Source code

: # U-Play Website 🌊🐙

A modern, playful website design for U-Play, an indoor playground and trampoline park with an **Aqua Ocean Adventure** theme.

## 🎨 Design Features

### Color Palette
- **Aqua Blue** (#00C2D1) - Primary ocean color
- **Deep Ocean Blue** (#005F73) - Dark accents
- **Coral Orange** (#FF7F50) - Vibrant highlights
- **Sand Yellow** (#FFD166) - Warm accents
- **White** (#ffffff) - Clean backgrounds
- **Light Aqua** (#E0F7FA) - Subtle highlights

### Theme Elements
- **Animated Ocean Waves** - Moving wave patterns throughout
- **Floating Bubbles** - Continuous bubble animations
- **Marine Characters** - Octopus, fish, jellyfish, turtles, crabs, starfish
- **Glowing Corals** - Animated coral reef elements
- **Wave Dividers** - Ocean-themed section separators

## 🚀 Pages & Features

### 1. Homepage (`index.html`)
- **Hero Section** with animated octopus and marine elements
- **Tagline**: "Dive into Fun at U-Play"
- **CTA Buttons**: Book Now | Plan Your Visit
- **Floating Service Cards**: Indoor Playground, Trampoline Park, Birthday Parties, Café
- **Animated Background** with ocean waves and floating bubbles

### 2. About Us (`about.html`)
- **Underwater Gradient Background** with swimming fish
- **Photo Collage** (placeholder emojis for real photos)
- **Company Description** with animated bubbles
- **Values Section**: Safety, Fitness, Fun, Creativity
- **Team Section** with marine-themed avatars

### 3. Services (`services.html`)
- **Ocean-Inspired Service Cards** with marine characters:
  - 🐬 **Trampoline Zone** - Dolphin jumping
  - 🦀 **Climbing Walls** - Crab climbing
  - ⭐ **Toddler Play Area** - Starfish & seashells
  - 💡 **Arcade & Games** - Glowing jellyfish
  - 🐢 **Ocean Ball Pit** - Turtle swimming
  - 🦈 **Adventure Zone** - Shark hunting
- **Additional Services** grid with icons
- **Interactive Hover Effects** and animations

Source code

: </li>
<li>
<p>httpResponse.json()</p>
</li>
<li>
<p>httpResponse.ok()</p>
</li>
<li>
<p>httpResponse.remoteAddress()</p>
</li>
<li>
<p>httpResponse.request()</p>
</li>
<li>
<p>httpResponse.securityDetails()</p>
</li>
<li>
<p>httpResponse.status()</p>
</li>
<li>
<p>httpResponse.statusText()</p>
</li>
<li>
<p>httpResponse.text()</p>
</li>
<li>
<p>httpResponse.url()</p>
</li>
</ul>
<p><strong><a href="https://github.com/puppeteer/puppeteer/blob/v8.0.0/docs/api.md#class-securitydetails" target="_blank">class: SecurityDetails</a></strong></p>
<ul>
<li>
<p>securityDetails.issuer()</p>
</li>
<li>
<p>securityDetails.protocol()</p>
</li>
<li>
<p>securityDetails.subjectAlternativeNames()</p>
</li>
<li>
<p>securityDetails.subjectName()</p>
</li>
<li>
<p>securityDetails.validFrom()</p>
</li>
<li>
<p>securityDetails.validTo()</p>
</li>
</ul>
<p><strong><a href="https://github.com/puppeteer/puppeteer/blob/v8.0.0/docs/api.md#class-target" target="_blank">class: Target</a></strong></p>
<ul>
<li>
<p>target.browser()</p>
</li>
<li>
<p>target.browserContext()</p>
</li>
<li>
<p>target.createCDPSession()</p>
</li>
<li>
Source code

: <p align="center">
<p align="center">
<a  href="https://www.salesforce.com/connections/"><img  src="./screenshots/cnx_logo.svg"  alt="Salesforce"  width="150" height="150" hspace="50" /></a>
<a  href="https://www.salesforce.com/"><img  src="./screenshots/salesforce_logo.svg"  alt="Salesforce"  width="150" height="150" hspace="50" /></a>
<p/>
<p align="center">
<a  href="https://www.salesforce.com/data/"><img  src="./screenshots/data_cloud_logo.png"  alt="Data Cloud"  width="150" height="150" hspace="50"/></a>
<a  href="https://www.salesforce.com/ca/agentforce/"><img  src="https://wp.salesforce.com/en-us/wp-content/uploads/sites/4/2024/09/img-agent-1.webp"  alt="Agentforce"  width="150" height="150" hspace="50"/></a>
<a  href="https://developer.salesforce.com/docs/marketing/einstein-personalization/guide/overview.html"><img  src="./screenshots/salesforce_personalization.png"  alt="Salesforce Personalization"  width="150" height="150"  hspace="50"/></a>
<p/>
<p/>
....
- [REQUEST]:
Determine how many lines of the material above contain "Cards", and give that number with no other words.

- [RESULT OF THE EXERCISE]:
2